◆ **Written task**: Examine the material below and count the lines that hold the word "ottoman". Report only the number.
....
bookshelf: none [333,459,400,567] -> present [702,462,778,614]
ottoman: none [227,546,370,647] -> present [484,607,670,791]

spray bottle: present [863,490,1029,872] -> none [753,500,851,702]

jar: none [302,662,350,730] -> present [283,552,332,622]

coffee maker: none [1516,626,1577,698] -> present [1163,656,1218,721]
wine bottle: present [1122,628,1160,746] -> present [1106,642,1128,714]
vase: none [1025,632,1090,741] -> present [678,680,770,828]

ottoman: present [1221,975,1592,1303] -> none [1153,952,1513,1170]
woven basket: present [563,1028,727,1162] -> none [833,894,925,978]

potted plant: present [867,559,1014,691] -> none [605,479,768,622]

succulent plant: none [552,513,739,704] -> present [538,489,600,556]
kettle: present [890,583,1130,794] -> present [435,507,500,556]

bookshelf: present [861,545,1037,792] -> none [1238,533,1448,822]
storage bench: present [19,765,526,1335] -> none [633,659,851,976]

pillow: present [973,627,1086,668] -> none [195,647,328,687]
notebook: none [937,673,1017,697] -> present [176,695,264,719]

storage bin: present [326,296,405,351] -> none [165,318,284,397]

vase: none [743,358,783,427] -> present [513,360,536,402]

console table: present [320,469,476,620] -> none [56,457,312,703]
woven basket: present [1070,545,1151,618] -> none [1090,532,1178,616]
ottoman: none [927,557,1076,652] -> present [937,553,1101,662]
....
◆ **Answer area**: 3